| What you are asked to do |
Given the entries that follow, write out exactly the lines starting at the one containing "Check portfolios for" and ending at the one containing "Formats you’ll commonly", both ends included, and only those.

(Collected data)
● ● ● ●
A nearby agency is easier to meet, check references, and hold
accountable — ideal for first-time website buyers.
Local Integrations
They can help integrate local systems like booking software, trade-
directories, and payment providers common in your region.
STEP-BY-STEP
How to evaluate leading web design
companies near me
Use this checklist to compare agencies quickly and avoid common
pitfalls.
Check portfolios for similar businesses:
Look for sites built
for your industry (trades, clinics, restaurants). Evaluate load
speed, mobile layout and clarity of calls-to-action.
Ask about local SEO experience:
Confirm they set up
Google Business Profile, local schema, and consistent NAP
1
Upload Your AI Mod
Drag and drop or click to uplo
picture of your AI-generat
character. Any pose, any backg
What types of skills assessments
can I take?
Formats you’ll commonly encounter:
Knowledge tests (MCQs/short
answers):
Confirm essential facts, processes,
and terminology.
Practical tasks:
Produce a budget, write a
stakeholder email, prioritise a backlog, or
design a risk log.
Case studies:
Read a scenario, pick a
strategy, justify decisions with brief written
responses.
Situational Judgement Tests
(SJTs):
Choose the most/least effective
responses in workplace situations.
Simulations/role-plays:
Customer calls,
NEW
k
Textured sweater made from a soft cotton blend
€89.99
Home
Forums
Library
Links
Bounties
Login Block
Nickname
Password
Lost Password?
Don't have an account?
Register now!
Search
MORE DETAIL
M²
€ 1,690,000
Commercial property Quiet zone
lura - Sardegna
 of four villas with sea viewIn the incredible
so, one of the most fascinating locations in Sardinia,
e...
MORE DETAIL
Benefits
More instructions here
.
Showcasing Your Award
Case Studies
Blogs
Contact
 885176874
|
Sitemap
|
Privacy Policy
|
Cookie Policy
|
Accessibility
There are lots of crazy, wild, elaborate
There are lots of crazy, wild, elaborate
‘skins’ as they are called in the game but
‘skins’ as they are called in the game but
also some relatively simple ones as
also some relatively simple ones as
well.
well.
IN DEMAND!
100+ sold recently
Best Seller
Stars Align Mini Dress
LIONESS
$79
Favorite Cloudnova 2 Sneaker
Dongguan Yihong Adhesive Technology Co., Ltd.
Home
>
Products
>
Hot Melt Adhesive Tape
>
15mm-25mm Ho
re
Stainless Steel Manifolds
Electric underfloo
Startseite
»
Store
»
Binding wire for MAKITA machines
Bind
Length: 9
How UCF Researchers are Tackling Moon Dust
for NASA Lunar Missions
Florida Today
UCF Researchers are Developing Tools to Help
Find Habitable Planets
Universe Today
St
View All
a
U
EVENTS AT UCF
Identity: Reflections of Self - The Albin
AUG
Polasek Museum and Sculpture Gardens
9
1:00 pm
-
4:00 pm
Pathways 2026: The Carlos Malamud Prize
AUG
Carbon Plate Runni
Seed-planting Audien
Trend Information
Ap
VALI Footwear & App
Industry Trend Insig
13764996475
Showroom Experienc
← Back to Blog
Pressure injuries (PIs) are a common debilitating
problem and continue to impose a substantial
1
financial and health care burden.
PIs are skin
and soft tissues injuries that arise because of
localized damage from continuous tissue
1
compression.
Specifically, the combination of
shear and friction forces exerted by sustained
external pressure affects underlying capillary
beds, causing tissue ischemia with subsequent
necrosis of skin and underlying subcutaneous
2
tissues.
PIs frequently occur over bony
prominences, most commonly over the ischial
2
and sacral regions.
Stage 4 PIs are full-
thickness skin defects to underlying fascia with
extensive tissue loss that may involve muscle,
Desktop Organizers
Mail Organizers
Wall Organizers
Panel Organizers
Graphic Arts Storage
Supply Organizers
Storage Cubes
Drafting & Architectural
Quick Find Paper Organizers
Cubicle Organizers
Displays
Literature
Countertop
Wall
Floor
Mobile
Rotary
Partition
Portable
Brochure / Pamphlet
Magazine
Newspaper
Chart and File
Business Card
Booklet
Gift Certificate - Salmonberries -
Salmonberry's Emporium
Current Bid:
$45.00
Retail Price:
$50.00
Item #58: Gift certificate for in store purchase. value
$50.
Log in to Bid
● ● ● ●
| Answer to this exercise |
Check portfolios for similar businesses:
Look for sites built
for your industry (trades, clinics, restaurants). Evaluate load
speed, mobile layout and clarity of calls-to-action.
Ask about local SEO experience:
Confirm they set up
Google Business Profile, local schema, and consistent NAP
1
Upload Your AI Mod
Drag and drop or click to uplo
picture of your AI-generat
character. Any pose, any backg
What types of skills assessments
can I take?
Formats you’ll commonly encounter:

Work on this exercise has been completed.